Exercise directions:
An exact transcription of every record is needed, leaving out the pictures.

Available records:
Start of Block

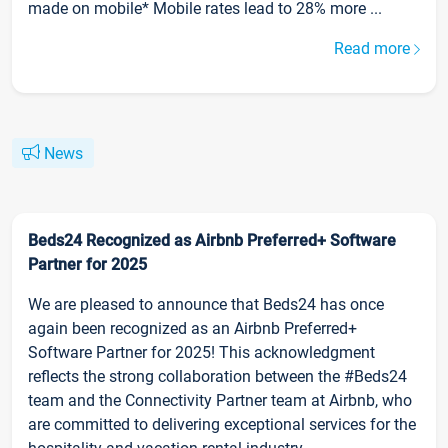
made on mobile* Mobile rates lead to 28% more ...
Read more
News
Beds24 Recognized as Airbnb Preferred+ Software
Partner for 2025
We are pleased to announce that Beds24 has once
again been recognized as an Airbnb Preferred+
Software Partner for 2025! This acknowledgment
reflects the strong collaboration between the #Beds24
team and the Connectivity Partner team at Airbnb, who
are committed to delivering exceptional services for the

End of Block

Final answer:
made on mobile* Mobile rates lead to 28% more ...
Read more
News
Beds24 Recognized as Airbnb Preferred+ Software
Partner for 2025
We are pleased to announce that Beds24 has once
again been recognized as an Airbnb Preferred+
Software Partner for 2025! This acknowledgment
reflects the strong collaboration between the #Beds24
team and the Connectivity Partner team at Airbnb, who
are committed to delivering exceptional services for the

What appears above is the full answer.